Sem pistas sobre o segundo pedaço do meteorito perdido na família Travassos, resta aos pesquisadores buscar pelo suposto terceiro fragmento que estaria na baía de Angra. Mas a tarefa é hercúlea: encontrar uma pedrinha escura de cerca de meio quilo e 8 cm de diâmetro no fundo de uma baía.
“É como achar uma agulha no palheiro, um sonho que só pode se realizar com ajuda divina”, apela a astrônoma. “Se o meteorito fosse metálico, poderíamos usar um detector de metais para encontrá-lo, mas ele é uma pedra no meio de tantas outras centenas de milhares que estão lá.”
Não é de se admirar que a busca do final de semana tenha se revelado infrutífera. Mas Zucolotto, que já tinha mergulhado em busca da pedra outras vezes, não desanima e insiste na procura. “Em buscas anteriores, encontramos pedaços de louça da época, o que mostra que não houve movimento significativo das águas e areias em cem anos”, explica. “Tenho certeza de que, continuando esse trabalho, vamos encontrar o meteorito.”
Tesouro oficial
Deve ter passado na cabeça do leitor mais desconfiado a dúvida: se alguém encontrasse o meteorito, por que não guardaria segredo e tentaria obter lucro com a pedra para si?
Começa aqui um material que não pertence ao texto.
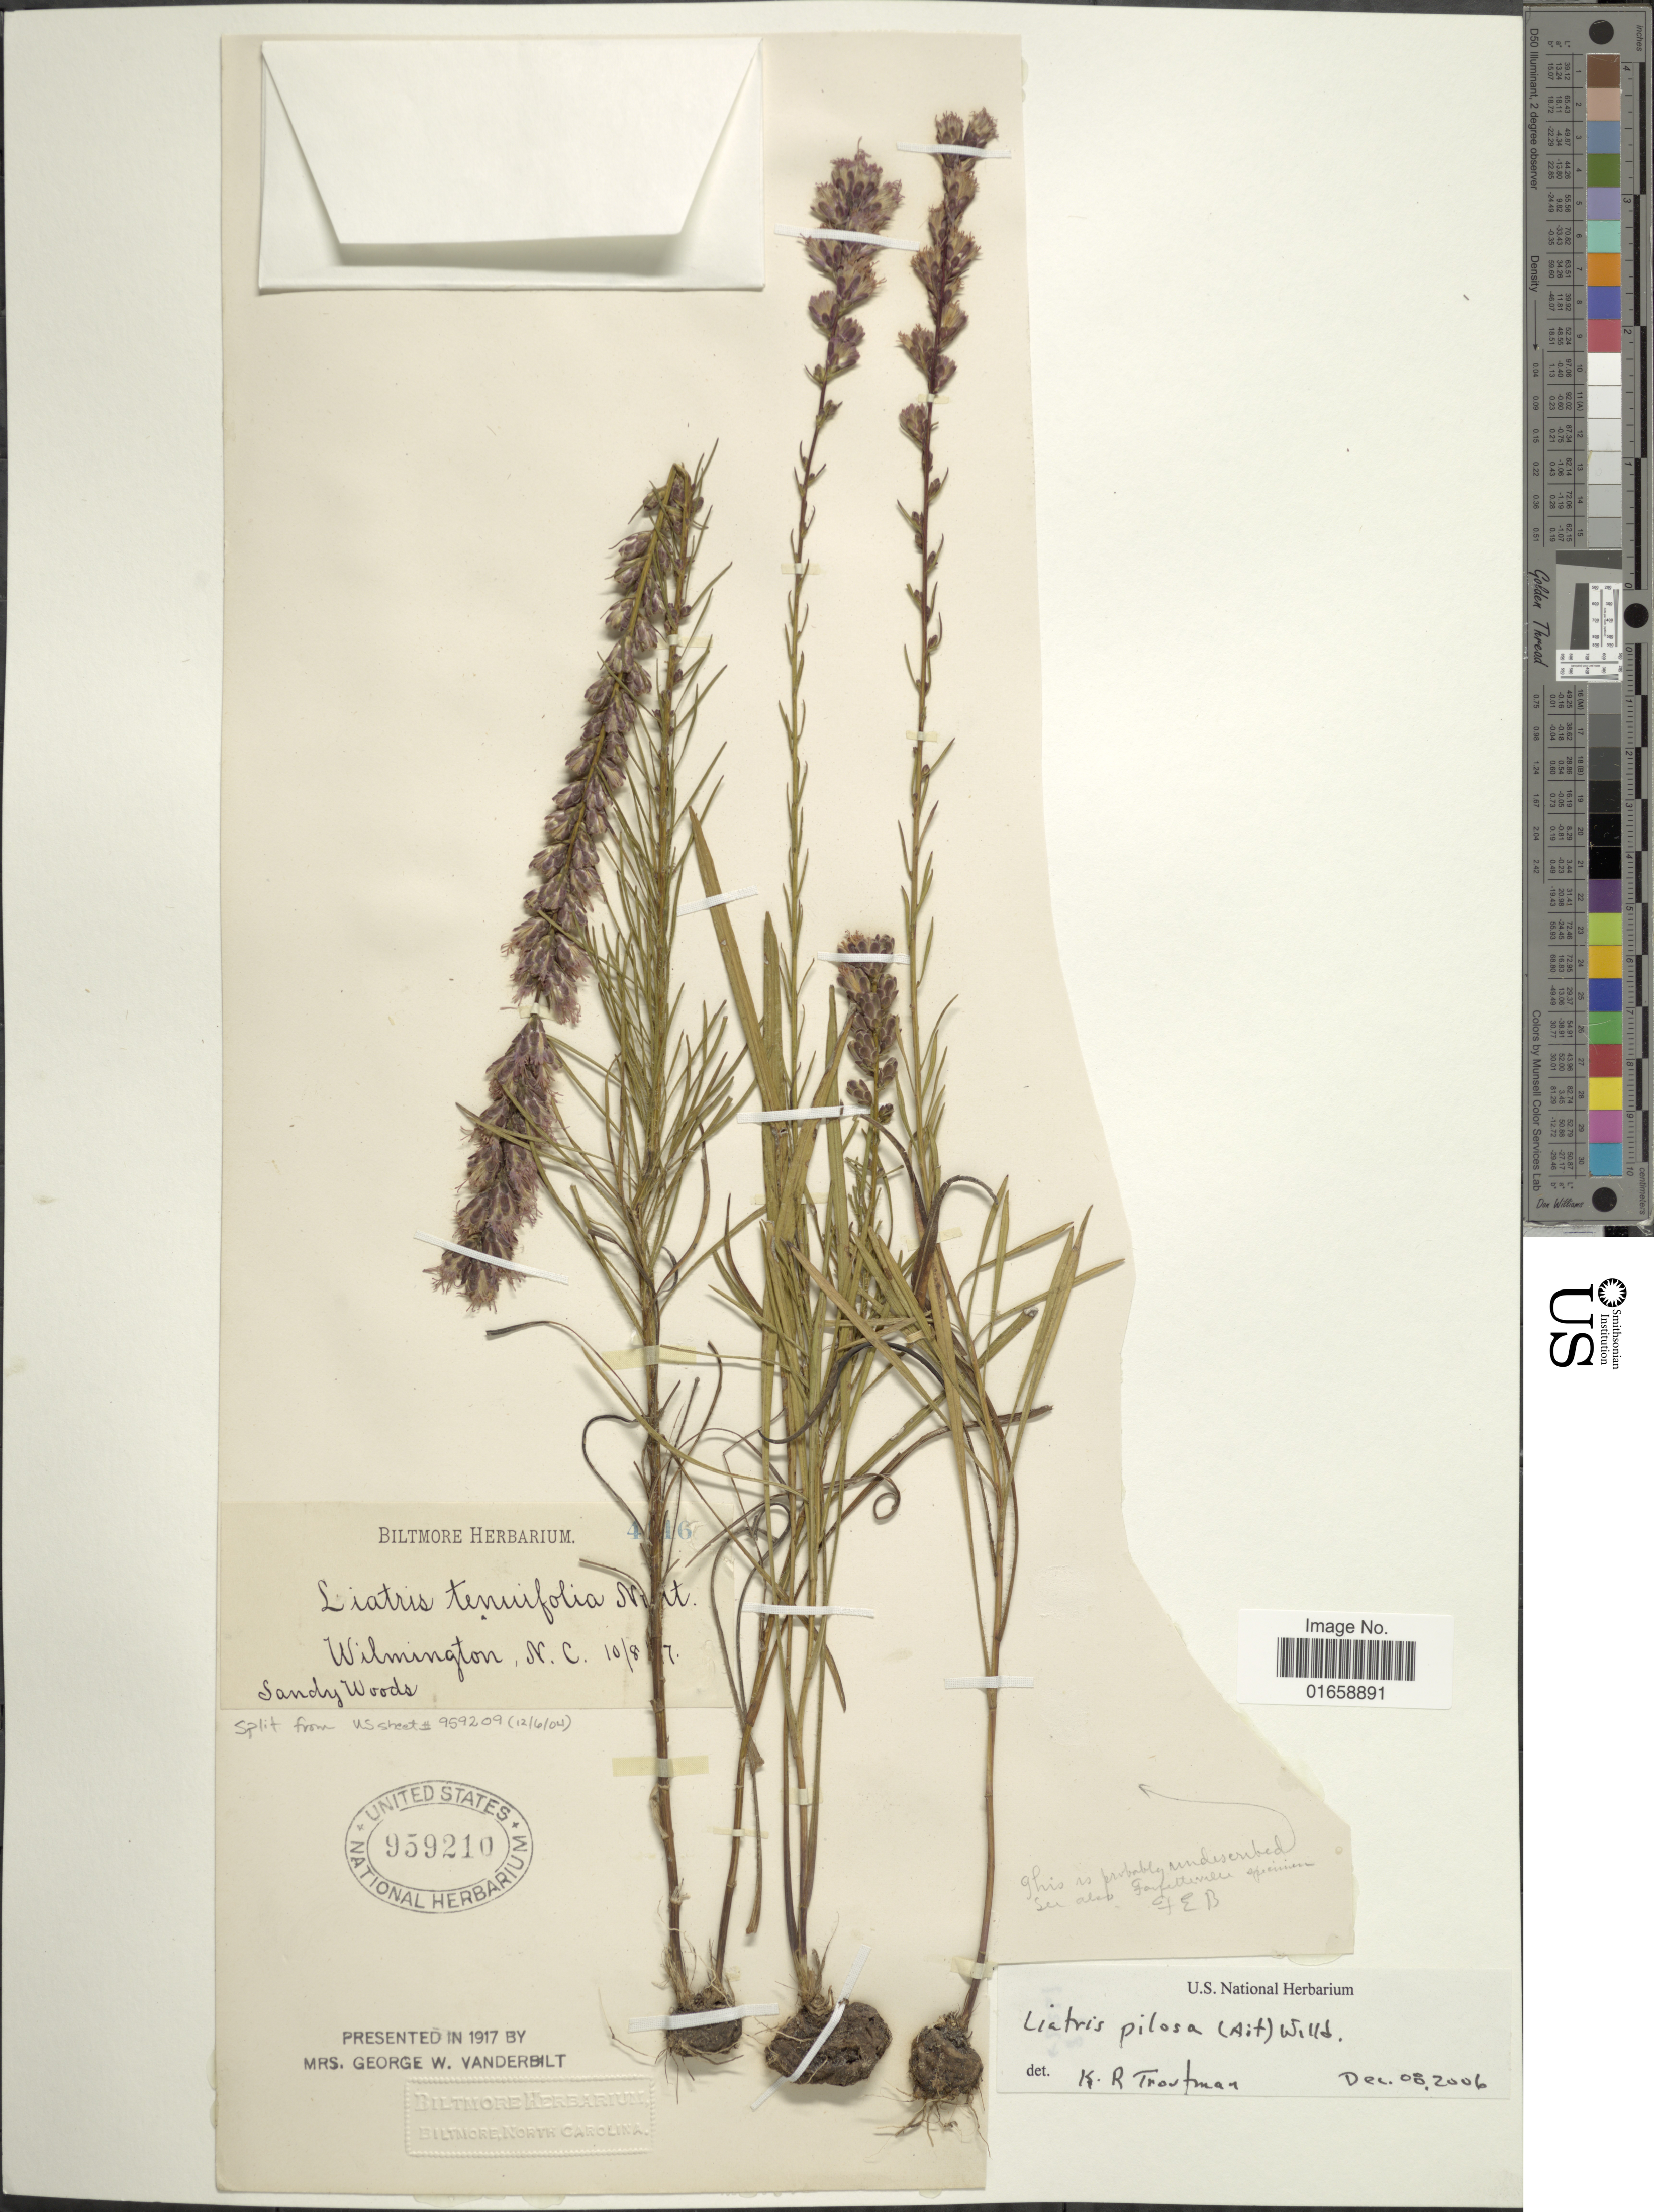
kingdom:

Acontece que, para ter valor legal e ser oficialmente reconhecido como meteorito, o fragmento precisa ser submetido à análise de um laboratório autenticado cujo laudo deve ser aprovado por um comitê da Meteoritical Society e publicado no Meteoritical Bulletin. Além disso, é necessário que uma amostra de pelo menos 20 gramas (ou 20% do meteorito) fique sob a tutela de um museu credenciado, como o Museu Nacional.